My goal was to get rid of the N+1 in favor of a single query that would return the latest graphic for each template. From there, I could preload the latest graphic to avoid the N+1 lookup. The part I was stuck on was how to do a bulk query for all the latest graphics of multiple templates, while only returning the most recent graphic over the wire.
The Solution
In order to understand the solution, a little background on the schema would likely be useful, so let’s pretend it is as simple as this:
teams
hasid
andname
.templates
hasid
,team_id
andtitle
.graphics
hasid
,template_id
, andcreated_at
.
The SQL
From the Postgres documentation on the DISTINCT clause:
SELECT DISTINCT ON ( expression [, …] ) keeps only the first row of each set of rows where the given expressions evaluate to equal. The DISTINCT ON expressions are interpreted using the same rules as for ORDER BY (see above).

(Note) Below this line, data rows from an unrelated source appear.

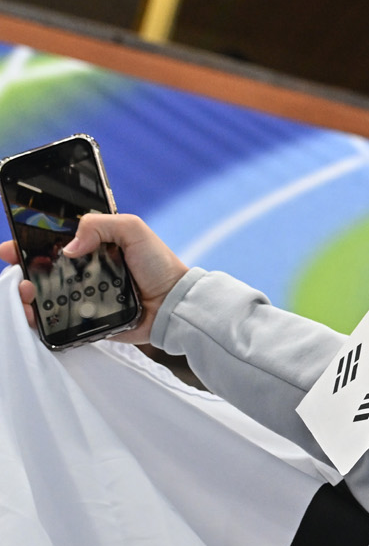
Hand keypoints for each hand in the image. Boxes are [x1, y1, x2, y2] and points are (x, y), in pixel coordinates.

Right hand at [11, 212, 189, 342]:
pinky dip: (41, 319)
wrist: (175, 303)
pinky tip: (33, 315)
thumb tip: (67, 248)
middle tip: (17, 273)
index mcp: (90, 248)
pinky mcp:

Boom. That is exactly what I needed — a distinct graphic based on template_id
ordered by created_at
. That led me to the following query:
SELECT DISTINCT on (graphics.template_id) graphics.*
FROM graphics
WHERE team_id = :team_id AND template_id IN (:template_ids)
ORDER BY template_id, created_at DESC
The Ruby
From there, I plopped it in Ruby land. Along with the query, I added memoization to the reader method (latest_graphic
) that supports memoizing nil values and a writer method (latest_graphic=
) that can be used to preload the instance variable used for memoization.
class Template
def self.preload_latest_graphics(team, templates)
binds = {
team_id: team.id,
template_ids: templates.map(&:id),
}
statement = <<-SQL
SELECT DISTINCT on (graphics.template_id) graphics.*
FROM graphics
WHERE team_id = :team_id AND template_id IN (:template_ids)
ORDER BY template_id, created_at DESC
SQL
graphics = Graphic.find_by_sql([statement, binds])
# Index by template_id for fast lookup.
by_template_id = graphics.index_by(&:template_id)
# Loop through templates and preload the latest_graphic ivar.
templates.each do |template|
template.latest_graphic = by_template_id.fetch(template.id, nil)
end
end
# Reader method that is memoized. defined? lets us memoize nil.
def latest_graphic
return @latest_graphic if defined?(@latest_graphic)
@latest_graphic = owner.graphics.where(template_id: id).
order("created_at desc").first
end
# Writer method used above to populate the latest_graphic ivar.
def latest_graphic=(graphic)
@latest_graphic = graphic
end
end
With that in place, all I needed to avoid the N+1 call was to use that in the controller.
class GraphicsController < TeamAdminController
def index
@team = Team.find(params[:team_id])
@templates = @team.templates
Template.preload_latest_graphics(@team, @templates)
end
end
Just like that my server logs went from N+1 queries to the graphics table to 1 query from the graphics table. This dramatically reduced the load time for this page, especially for some larger customers that have 100’s of templates.
Another place I used this pattern was on Speaker Deck. I used it for the cover slide. A deck has_many slides. Given an array of decks, I can use DISTINCT ON
to query the first slide for each deck and show the image for that as a preview for the deck. We call it the cover image.
The Downside
The only real downside of this approach is that postgres itself still has to filter through all the matching records to do the distinct part. If you really can’t afford that then your best bet is likely to denormalize some field that you can index and use as your criteria.
In the Speaker Deck example, I could add a column named slide_number
or something. Then, I could query all the slides WHERE slide_number = 0 and deck_id IN (:deck_ids)
in a quick, indexed fashion.
Super handy and super easy. Go forth and distinct on whatever your heart desires.